According to the Articles of association, the Company’s name is ALM Equity ab and the Company is public (publ). The Company’s registered office is in Stockholm. The Company shall, via wholly and partially owned companies, conduct project operations with respect to real estate and similar activities.
According to the Swedish Companies Act, the Board of Directors is responsible for internal control. The basis for internal control is the control environment, which is made up of several elements, which together form the culture and the values that govern ALM Equity. Governing the internal control are the decision paths, powers and responsibility documented and communicated in governing documents, such as the rules of procedure for the Board of Directors, the instructions for the President, the financial policy, attestation instructions and reporting instructions. Other internal policies, guidelines and manuals are also of importance for the internal control.
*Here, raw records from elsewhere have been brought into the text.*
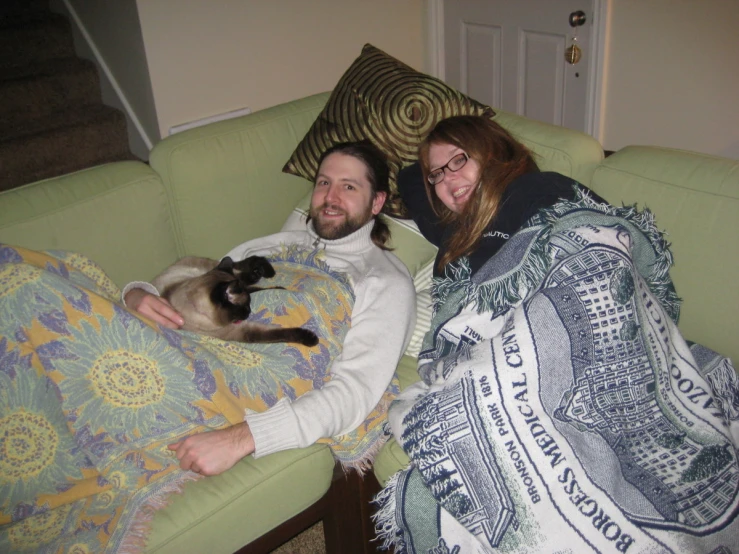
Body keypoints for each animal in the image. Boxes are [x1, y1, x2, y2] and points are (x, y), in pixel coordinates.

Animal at [152, 256, 320, 344]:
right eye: (245, 308)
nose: (249, 312)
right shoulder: (241, 332)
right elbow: (275, 334)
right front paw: (312, 339)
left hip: (229, 274)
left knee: (242, 269)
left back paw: (267, 275)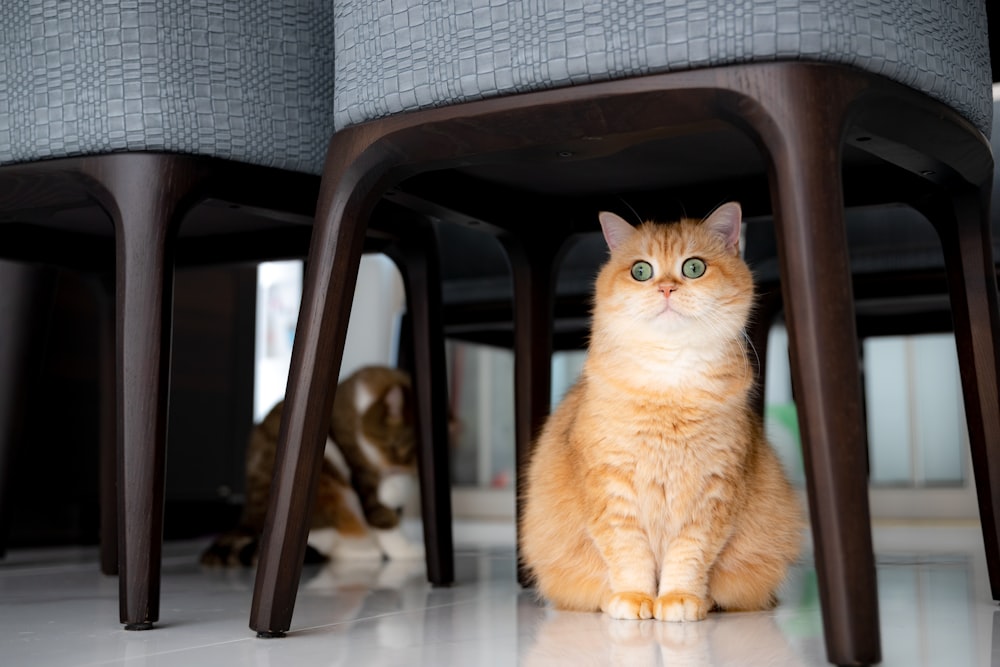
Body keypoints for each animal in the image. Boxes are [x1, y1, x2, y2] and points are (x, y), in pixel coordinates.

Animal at [201, 366, 424, 568]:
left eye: (415, 459)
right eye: (399, 451)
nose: (396, 470)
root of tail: (246, 520)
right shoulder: (358, 469)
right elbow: (381, 515)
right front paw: (405, 550)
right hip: (328, 489)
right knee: (331, 543)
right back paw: (366, 551)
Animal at [520, 202, 800, 620]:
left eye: (693, 267)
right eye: (641, 271)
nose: (666, 287)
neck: (669, 383)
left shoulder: (712, 493)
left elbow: (687, 557)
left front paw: (678, 599)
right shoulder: (612, 489)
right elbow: (628, 555)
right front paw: (635, 598)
The Group’s profitability and its ability to carry out residential projects is affected by internal processes as well as external factors. When the outside world changes, the winners will be the players that are adaptable and are able to manage the risks and opportunities that arise. ALM Equity is of the opinion that the organisation possesses adequate capacity to adapt to changes in the world around us, and that there is a risk awareness that permeates the entire business, and which always is an element of the decision-making process irrespective of level in the Group. Routines for follow-up of projects are designed to identify and minimise operational risks, at the same time as changes in the surrounding world are monitored. The most significant risks identified by the Group are described in the annual report. Please see the annual report regarding risk and risk management on page 47-56.
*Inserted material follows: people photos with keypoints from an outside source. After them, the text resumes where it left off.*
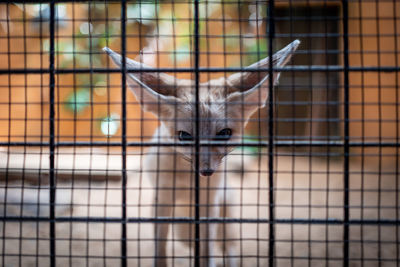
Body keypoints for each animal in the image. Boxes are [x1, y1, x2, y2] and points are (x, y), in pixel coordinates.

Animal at [104, 39, 298, 267]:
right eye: (184, 136)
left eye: (224, 133)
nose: (206, 171)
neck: (189, 183)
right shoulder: (162, 200)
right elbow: (160, 250)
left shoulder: (209, 205)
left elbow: (206, 253)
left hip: (225, 222)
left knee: (229, 249)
Risks identified in the financial reporting are handled via the Company’s control structures and result in a number of control activities. These control activities are aimed at preventing, discovering and correcting errors and deviations and include, for example, analytical follow-up at several levels in the organisation, and comparison of profit items, account reconciliations, follow-up and reconciliation of Board of Directors decisions and polices adopted by the Board of Director, approval of the financial and authority structures, corporate signatory rules, joint group definitions, templates, reporting tools, and accounting and valuation policies.
The purpose of ALM Equity’s information and communication policy is to ensure effective and correct financial reporting. The Company’s insider policy and financial policy also deal with information and communication regarding the financial reporting. Policies and guidelines regarding the financial reporting, and updates and amendments, are made available and known to affected personnel. The Board of Directors receives additional information about risk management, internal control and financial reporting from the auditors via information at Board of Directors meetings with the auditors present.
Ongoing follow-up of results is performed at several levels in the Company, both at project level and at consolidated level. Follow-up is done against budget and forecasts. Results are analysed by the project department as well as by the financial department. Reporting is done to the President and the Board of Directors. The Company’s auditors must report directly to the Board of Directors at least once per year as instructed by the Annual General Meeting. The auditors must report their findings from the audit and their assessment of the internal control. These observations are then reported to the Board of Directors at the next-following Board of Directors meeting. The Board of Directors takes minutes of these reports and then follows up the minutes at a later meeting.
ALM Equity has a relatively small organisation where financial, accounting, as well as rental administration are handled by the Company’s offices in Stockholm. Follow-up of earnings and balance sheet items is performed on a quarterly basis by the various functions as well as by corporate management. All in all this means that it cannot be considered justified to have a separate internal audit unit.